**Extract provided**
<<<<
Theory of Optimization: Mirror Descent

7 minute read


In this post, we will introduce the Mirror Descent algorithm that solves the convex optimization algorithm.

Mirror Descent

Intuition and Algorithm

In the previous analysis for projected gradient descent, we can find that the PGD works for arbitrary Hilbert space \(\mathcal H\). Suppose that now we want to optimize functions in Banach space \(\mathcal B\), and the gradient descent does not make sence. In fact, \(x^{(t)}\) lies in space \(\mathcal B\) and the gradient \(\nabla f(x^{(t)})\) lies in the dual space \(\mathcal B^*\). There is no problem in the Hilbert space \(\mathcal H\), since by Riesz representation theorem \(\mathcal H^*\) is isometric to \(\mathcal H\).
>>>>
**Task**
Answer these questions about the mirror descent post above:
1. How long is the post's stated reading time?
2. In which space does the gradient of f at x^(t) lie?
3. Which theorem does the post cite to show that the dual of a Hilbert space is isometric to the space itself?

(Limb landmark coordinates)
<<<<
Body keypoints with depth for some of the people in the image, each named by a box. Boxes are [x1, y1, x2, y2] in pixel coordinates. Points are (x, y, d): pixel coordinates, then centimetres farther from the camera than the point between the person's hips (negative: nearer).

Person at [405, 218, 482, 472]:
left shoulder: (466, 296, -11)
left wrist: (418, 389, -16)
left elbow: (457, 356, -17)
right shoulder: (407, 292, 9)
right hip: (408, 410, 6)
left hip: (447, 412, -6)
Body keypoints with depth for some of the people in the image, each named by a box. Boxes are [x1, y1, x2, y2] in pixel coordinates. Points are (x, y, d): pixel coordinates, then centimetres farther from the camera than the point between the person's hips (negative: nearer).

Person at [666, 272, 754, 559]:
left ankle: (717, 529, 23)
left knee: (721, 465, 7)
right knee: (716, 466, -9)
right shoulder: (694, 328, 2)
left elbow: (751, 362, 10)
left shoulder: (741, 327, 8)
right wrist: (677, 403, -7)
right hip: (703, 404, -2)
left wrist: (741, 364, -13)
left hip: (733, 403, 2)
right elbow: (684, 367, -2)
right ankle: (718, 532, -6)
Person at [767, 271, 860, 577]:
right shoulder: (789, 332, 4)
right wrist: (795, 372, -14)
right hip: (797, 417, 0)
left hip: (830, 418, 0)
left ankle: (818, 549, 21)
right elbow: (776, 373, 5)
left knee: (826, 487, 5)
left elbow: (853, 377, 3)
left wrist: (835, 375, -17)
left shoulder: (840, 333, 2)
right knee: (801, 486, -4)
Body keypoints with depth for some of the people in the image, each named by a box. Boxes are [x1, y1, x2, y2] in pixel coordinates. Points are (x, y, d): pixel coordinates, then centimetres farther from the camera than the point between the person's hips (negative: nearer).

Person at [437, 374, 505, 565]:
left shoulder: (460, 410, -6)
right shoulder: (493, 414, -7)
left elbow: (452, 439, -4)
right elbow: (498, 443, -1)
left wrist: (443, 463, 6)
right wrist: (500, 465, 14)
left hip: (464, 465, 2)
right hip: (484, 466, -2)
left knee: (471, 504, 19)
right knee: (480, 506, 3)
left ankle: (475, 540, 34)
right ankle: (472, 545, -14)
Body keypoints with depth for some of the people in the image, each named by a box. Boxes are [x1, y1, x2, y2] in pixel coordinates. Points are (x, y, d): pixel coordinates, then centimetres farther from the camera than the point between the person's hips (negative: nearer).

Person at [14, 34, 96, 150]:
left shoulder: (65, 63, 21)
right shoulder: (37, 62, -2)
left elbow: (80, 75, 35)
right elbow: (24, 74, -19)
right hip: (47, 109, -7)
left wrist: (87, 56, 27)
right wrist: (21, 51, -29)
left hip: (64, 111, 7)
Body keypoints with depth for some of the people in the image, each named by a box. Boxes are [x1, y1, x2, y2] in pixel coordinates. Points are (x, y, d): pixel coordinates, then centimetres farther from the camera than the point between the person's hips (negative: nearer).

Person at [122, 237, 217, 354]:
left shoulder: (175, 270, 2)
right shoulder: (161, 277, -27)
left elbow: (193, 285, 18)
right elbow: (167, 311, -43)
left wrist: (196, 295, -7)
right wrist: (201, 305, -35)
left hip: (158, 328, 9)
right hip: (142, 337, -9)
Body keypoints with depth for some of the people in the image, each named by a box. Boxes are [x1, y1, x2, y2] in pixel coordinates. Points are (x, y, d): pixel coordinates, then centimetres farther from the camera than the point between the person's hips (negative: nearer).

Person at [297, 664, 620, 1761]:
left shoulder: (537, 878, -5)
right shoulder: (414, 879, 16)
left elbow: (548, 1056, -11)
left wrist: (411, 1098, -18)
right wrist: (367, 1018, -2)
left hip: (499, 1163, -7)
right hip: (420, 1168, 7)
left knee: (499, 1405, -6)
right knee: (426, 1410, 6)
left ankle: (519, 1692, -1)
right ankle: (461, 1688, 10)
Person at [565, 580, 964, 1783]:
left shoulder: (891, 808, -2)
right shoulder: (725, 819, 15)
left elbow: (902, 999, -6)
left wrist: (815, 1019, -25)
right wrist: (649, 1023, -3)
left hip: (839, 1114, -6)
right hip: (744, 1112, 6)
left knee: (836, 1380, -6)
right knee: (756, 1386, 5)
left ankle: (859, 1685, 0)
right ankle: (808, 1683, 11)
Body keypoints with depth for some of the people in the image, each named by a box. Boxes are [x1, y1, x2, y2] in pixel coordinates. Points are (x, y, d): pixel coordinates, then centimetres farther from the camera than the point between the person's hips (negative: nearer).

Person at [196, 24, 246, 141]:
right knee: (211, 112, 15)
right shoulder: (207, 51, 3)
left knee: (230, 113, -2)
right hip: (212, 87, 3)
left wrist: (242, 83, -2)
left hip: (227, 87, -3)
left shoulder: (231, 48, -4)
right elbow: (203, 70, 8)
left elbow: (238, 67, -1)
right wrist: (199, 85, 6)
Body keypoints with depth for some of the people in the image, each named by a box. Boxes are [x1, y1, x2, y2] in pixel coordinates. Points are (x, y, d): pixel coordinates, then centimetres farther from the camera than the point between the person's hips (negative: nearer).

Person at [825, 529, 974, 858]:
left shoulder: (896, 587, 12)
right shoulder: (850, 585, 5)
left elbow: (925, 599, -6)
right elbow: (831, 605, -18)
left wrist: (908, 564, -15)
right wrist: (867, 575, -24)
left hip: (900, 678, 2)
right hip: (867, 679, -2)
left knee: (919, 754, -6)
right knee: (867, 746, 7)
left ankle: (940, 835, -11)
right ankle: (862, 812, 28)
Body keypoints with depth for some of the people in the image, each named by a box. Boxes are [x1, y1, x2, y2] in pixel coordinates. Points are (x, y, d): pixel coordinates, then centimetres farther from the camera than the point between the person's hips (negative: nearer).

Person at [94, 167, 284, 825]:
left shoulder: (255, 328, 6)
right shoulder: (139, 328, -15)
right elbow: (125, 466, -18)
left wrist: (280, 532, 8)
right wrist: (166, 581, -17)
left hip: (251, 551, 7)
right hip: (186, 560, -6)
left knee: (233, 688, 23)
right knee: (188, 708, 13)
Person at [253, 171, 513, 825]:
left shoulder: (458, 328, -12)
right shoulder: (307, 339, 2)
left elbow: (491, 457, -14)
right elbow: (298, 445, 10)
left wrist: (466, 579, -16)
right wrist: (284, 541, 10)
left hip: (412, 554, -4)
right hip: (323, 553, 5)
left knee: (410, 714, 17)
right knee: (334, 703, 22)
>>>>
**Response to the exercise**
1. 7 minutes.
2. The dual space B*.
3. The Riesz representation theorem.